I wonder what is $Cov(y,\hat{y})$ the Covariance between estimated $\hat{y}$ and observed value $y$, in the situation of simple linear regression. Some Youtube tutor said it's 'O', but i can't agree with that.

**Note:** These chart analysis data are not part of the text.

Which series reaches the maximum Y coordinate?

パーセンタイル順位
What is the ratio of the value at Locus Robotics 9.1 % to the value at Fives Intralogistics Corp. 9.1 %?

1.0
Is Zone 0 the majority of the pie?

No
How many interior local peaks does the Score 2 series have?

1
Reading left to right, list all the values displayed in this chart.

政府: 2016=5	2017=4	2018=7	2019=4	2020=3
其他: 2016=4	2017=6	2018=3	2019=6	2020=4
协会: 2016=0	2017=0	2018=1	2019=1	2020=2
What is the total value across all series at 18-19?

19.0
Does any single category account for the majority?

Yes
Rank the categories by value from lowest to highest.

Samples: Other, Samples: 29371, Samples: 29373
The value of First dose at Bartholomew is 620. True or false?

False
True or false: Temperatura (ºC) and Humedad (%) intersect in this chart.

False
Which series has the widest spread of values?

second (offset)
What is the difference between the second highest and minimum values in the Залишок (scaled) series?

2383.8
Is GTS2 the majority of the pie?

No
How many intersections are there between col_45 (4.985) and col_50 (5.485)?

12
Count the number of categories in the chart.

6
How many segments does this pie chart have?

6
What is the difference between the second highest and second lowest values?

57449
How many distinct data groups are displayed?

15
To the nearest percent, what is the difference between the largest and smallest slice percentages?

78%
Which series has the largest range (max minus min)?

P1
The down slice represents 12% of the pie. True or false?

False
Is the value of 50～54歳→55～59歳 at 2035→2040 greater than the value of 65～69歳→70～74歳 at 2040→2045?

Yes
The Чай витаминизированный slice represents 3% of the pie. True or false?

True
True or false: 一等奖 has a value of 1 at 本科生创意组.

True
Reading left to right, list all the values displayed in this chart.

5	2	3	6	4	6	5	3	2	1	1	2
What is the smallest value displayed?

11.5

You know, the linear regression model is like this. $$y_i = \hat{\beta_0} + \hat{\beta_1}x_i + e_i $$ $$\hat{y_i}=\hat{\beta_0} + \hat{\beta_1}x_i$$
How I approached is like this.
For a certain number 'i', $$Cov(y_i,\hat{y_i})$$ $$=Cov(\hat{y_i}+e_i, \hat{y_i})$$ $$=Cov(\hat{y_i}, \hat{y_i}) + Cov(e_i, \hat{y_i})$$ $$=Var(\hat{y_i}) + 0$$ so $Cov(y_i,\hat{y_i})$ becomes $Var(\hat{y_i})$. But with this, I can't make an important derivation about the variance of $e$. And I think I'm wrong, but I can't find the clue that my derivation is wrong. Thank you for help
**All derivation of The variance of the prediction error **
$$e_i = y_i - \hat{y_i}$$ $$var(y_i - \hat{y_i}) = var(v_i) + var(\hat{y_i}) - Cov(v_i, var(\hat{y_i})) $$ here, we all know what $var(v_i)$ and $var(\hat{y_i})$ is. And the derivation of $Cov(v_i, var(\hat{y_i}))$ is above.